足回りのバランスには課題を感じる一方で、コックピットに目を向けると、最新のガジェットを操作するかのような先進性に包まれます。

  • 視認性に優れた反転液晶メーター ブラックアウトされた反転液晶のデジタルメーターは、スーパースポーツらしい精悍なデザインです。直射日光下でも視認性が高く、デジタル時計などの必要な情報も一目で確認できます。
  • 3段階のライディングモード切り替え スロットル・バイ・ワイヤの採用により、走行状況に合わせて「Sport+」「Sport」「Comfort」の3モードを選択可能です。特にサーキットでの全開走行から街乗りのリラックスした巡航まで、ボタン一つでキャラクターを変化させられるのは非常に効率的です。
  • 安心を支えるトラクションコントロール 2023年モデルからは「Honda セレクタブル トルク コントロール(HSTC)」が標準装備されました。路面状況に応じた介入度の調整が可能で、万が一の際にも車体が制御をサポートしてくれる安心感があります。

CBR250RRは誰向けのバイクか

走る場所を選ばない高いトータルバランス

CBR250RR(MC51)の真価は、その極めて高い次元で成立しているトータルバランスにあります。サーキットでの限界走行はもちろん、長距離のツーリングから日々の街乗りまで、あらゆるシーンを一台で高いレベルでこなしてくれます。

これまでの250ccクラスでは、どこかで妥協が必要な場面もありましたが、このバイクには「この一台があればいい」と思わせるだけの確かな懐の深さがあります。

数値が証明する圧倒的な出力と燃費性能

このバイクのポテンシャルは、誰もが認めざるを得ない具体的な数値として現れています。

  • 最高出力 42PS:クラス最高峰のパワー。
  • 最大トルク 2.5kgf・m:数値以上の力強さを感じる加速特性。
  • 実用燃費 約30km/L:高い走行性能を誇りながら、優れた効率を維持。

これほどのスペックを両立させている点は、まさに唯一無二です。単に速いだけでなく、日々の運用におけるコストパフォーマンスの高さも、このマシンの大きな魅力と言えます。

技術の粋を集めた専用設計の2気筒エンジン

このバイクの心臓部には、ホンダがCBR250RRのためだけに心血を注いだ専用設計のエンジンが搭載されています。250cc 2気筒として極限までコンパクトにまとめられたその設計からは、メーカーの並々ならぬ情熱が伝わってきます。

吸気効率を追求したダウンドラフト吸気の採用や、細部にわたる徹底した軽量化。かつての「RR」の血統を受け継ぎ、高回転域まで淀みなく回るエンジンフィールは、操るたびにエンジニアのこだわりを肌で感じさせてくれます。

大型クラスの風格を纏う妥協なきデザイン

外観に目を向ければ、そこには大型スーパースポーツと比較しても遜色のない、妥協なきスタイリングが広がっています。「スピードと力強さ」をテーマにしたその造形は、機能美の結晶です。
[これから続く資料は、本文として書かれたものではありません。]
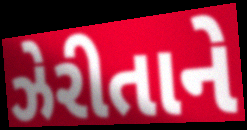
ઝેરીતાને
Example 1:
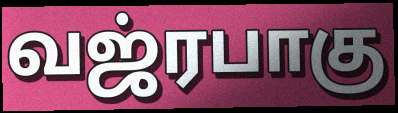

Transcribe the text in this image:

வஜ்ரபாகு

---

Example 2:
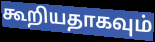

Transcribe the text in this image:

கூறியதாகவும்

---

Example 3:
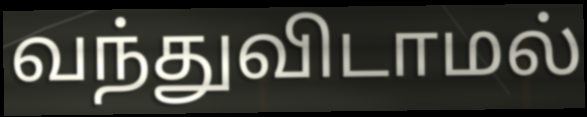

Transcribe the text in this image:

வந்துவிடாமல்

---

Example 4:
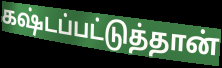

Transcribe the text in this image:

கஷ்டப்பட்டுத்தான்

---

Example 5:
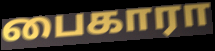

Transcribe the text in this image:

பைகாரா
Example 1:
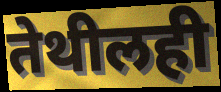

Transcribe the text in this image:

तेथीलही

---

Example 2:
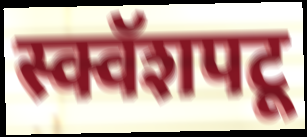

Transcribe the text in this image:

स्क्वॅशपटू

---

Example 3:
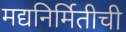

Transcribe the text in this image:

मद्यनिर्मितीची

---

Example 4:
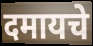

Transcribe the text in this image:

दमायचे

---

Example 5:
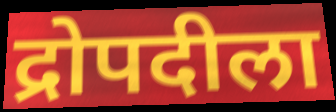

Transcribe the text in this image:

द्रोपदीला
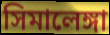
সিমালেঙ্গা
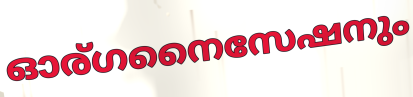
ഓര്ഗനൈസേഷനും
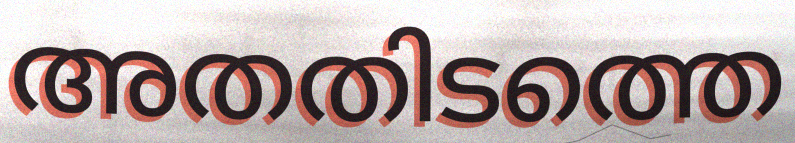
അതതിടത്തെ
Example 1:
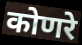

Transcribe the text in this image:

कोणरे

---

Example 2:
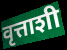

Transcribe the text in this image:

वृत्ताशी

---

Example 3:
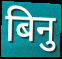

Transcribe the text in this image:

बिनु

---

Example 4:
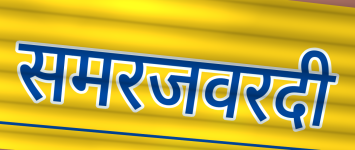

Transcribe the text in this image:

समरजवरदी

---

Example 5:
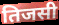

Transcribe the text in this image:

マスの集中化を視覚的にも表現した前傾姿勢のシルエットや、空力性能を追求したレイヤー構造のカウル。細部に至るまで徹底的に作り込まれたデザインは、所有する喜びを最大限に高めてくれます。単なる250ccという枠に収まらない、フラッグシップとしての気品を纏った一台です。

最新のセキュリティで愛車をインテリジェンスに守る

CBR250RRという高額なバイクを所有する上で、避けて通れないのが盗難対策という「ストレス」の解消です。私は、物理的なロックに頼るだけでなく、テクノロジーによる解決策として「AlterLock Gen3」を導入しました。
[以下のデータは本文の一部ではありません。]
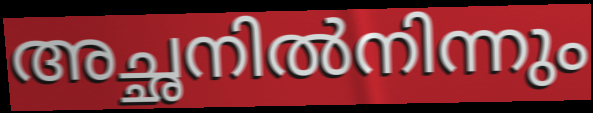
അച്ഛനിൽനിന്നും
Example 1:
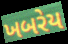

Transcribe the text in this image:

ખબરેય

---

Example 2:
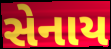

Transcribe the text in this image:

સેનાય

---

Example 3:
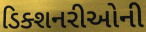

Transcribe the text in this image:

ડિક્શનરીઓની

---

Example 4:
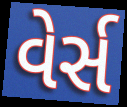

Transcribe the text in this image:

વેર્સ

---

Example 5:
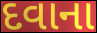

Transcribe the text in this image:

દવાના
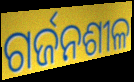
ଗର୍ଜନଶୀଳ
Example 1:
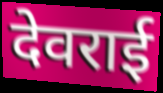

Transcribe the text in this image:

देवराई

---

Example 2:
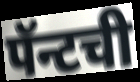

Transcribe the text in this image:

पॅन्टची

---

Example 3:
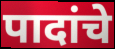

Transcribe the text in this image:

पादांचे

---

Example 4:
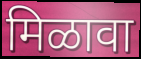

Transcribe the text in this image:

मिळावा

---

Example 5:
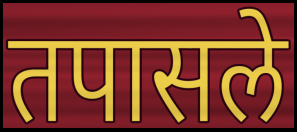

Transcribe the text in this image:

तपासले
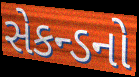
સેકન્ડનો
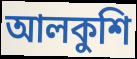
আলকুশি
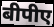
बीपीए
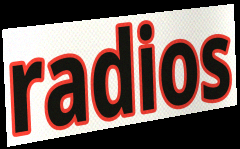
radios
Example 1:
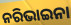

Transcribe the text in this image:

ନରିଭାଇନା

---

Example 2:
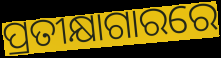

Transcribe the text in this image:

ପ୍ରତୀକ୍ଷାଗାରରେ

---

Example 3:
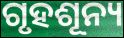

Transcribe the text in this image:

ଗୃହଶୂନ୍ୟ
このデバイスの導入により、私のバイクライフは以下のように最適化されました。

  • GPSとLTE-Mによる24時間の監視:専用アプリを通じて、いつでも愛車の現在地を正確に把握できる安心感を手に入れました。
  • 大音量アラームによる物理的な抑止力:異常検知時に本体から鳴り響く113dBのサイレンが、犯人をその場で威嚇します。
  • 走行中の自動充電による管理の手間ゼロ:DC-DCコンバータを用いた独自の給電システムにより、バッテリー切れの心配から完全に解放されました。

単なる防犯グッズの枠を超え、愛車を常にスマホと同期されたインテリジェンスな存在へと昇華させる。これこそが、ガジェット好きとしての私の「守り方」です。

具体的な導入方法や、ライバル機との詳細な比較については、以下の個別レビュー記事で詳しく解説しています。

結論|あらゆるステージで最高の結果を求める

最新の電子制御がもたらす安心感は、これからスポーツ走行を始める初心者にとって心強い味方になります。一方で、その高いポテンシャルと緻密な設計は、私のようにVTR250などの名車を乗り継いできたベテランであっても、飽きることのない奥深さを提供してくれます

速さを求める人には圧倒的なパワーを。効率を求める人には優れた燃費を。そして所有感を求める人には妥協なき造形美を。このバイクは、乗り手が求める期待に対して常に100点満点の回答を用意してくれます。

「250ccだから」という妥協を一切排除し、ホンダの心意気が凝縮されたこのマシン。これこそが、現代におけるスポーツバイクの、一つの完成形だと言えるでしょう。